By W.R. Jones
I spotted this black haired beauty sitting alone at the hotel bar on a recent trip. Before making my approach I tried to slip my ring off but it wouldn’t budge. Putting the ring finger in my mouth for a bit of lubricant, it came loose a little bit easier and faster than expected; I swallowed the damn thing.
Great, just what my stomach needed. It was already in some trouble from lunch. I had eaten in a sushi bar. My waiter was Juan – this should have been a clue. Sashimi, that’s raw fish, for you folks living just outside of Chicken Crotch, Iowa, turned out to be a selection I was to regret. I sat in this restaurant for the entire lunch hour by myself. Oh, oh – I sauntered outside to see what grade the department of health had given this place; a solid D. I was going to wakeup somewhere in the night with the ability to shit 15 feet.

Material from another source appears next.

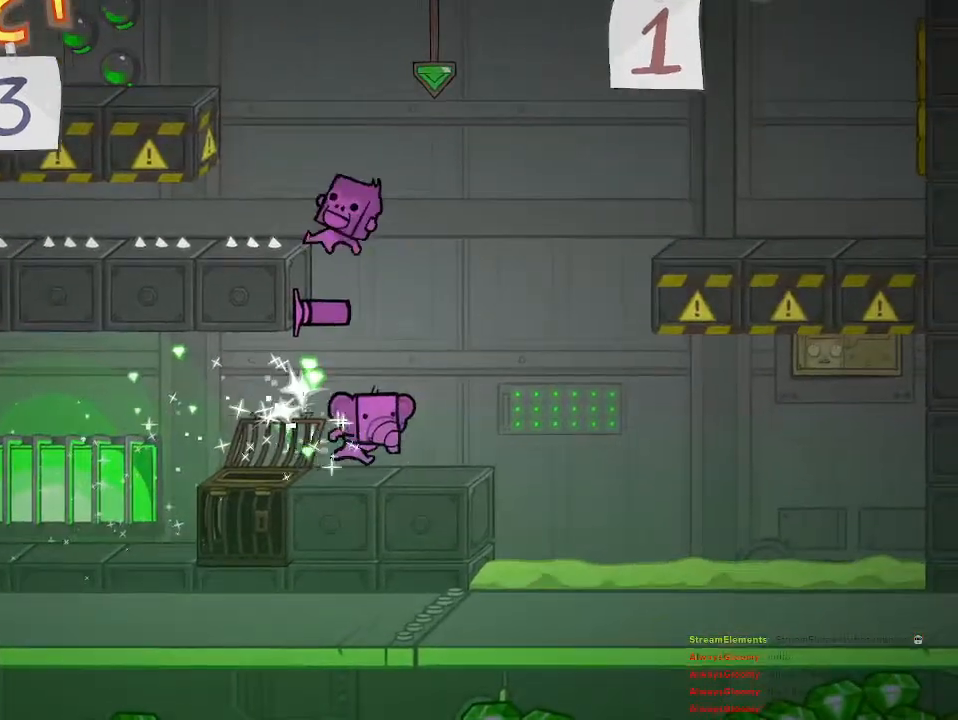
{"buttons": ["CROSS"], "left_stick": "center", "right_stick": "center", "events": [[117, "left_stick", "center"], [417, "CROSS", "down"]]}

I popped a couple of sen-sen in my mouth to cover wedding ring breath and headed to the bar. As is common with new acquaintances, she asked my occupation. From years of experience I knew she would not be impressed with the truth so … “I’m a doctor”. “Oh”, she says, “where did you go to school?” I didn’t like direction of this question. Don’t tell me she is a doctor; “Harvard”, I reply.
We talked for awhile when she asked, “did you meet your wife in Boston?” Well, just suck, I swallowed that ring for nothing. “No, I didn’t”, I said. These were my first honest words of the night. “Why would I meet her in Boston?” “Harvard”, she says.
Is Harvard in Boston? I always thought it was in Omaha.
Guess how the rest of the evening went.
And me, I’m back in my room reading Wikipedia – I’ve got to get my general knowledge quotient into double digits.